Mila isn't totally litter trained but she does make some effort in the main cage. I can't really tell when/where she urinates as it's probably being absorbed by the litter or fleece. I move her poo to her litter box and I find less and less of it around the main cage.
However the loft is another story... I put a lot of effort into making it, so im very happy that she uses it at all. She sleeps in it and digs in it, and poops and pees in it  
I went to the dollar store and found a nice small dish so I plan to put it in the loft and hope that she will use it! 

I *think* the white stripe will stay. For sure through this quilling. She is shedding white quills that are MUCH smaller in both length and width (look more like hair from a jack russel than quills). 

Did you find the food that Michelle gave you contained all three catfoods? I don't think mine did... Mila got an upset stomach from the wellness and natural balance.(she also annointed on them which to me seems like they are new to her).

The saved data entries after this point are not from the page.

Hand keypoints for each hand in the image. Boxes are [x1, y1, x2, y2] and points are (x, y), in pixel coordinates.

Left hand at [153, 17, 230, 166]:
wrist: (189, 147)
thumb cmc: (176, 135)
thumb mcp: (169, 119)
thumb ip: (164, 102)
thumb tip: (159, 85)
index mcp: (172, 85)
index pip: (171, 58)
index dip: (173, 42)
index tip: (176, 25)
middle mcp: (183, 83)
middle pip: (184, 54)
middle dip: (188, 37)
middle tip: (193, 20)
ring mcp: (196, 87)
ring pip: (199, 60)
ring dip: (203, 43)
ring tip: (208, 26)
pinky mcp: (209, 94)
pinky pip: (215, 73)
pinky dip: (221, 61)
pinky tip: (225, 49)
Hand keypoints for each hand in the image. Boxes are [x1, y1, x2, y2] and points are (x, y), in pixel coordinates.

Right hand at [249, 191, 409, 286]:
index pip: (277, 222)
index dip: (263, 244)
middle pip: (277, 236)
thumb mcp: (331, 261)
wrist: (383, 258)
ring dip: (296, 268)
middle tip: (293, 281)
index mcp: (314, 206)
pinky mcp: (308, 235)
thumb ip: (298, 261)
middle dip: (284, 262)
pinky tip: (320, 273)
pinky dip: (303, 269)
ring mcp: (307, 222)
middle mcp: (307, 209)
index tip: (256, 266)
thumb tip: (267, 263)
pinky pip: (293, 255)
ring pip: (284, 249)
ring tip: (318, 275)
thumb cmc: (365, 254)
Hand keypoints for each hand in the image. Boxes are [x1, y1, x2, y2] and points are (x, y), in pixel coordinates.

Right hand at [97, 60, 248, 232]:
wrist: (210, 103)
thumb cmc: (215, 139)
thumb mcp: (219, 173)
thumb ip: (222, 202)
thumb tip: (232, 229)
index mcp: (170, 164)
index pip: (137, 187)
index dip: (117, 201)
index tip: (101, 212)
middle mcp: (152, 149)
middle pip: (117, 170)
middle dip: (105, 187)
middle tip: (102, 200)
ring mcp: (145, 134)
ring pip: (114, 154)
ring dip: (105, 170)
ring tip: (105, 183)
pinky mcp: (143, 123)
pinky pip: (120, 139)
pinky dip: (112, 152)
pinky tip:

The sample Michelle gave me seemed like only purina...


----------



## CeliSamurai (Oct 12, 2010)

I think she gave me the full mixture, not sure. I cant find where to get the natural balance stuff. But I found the other 2. He hasnt annointed anything yet. Does Mila like the dry mealworms? I'm not sure if Shadow does, he always turns it down. But I have put it in his dish a few times and he seems to eat it.


----------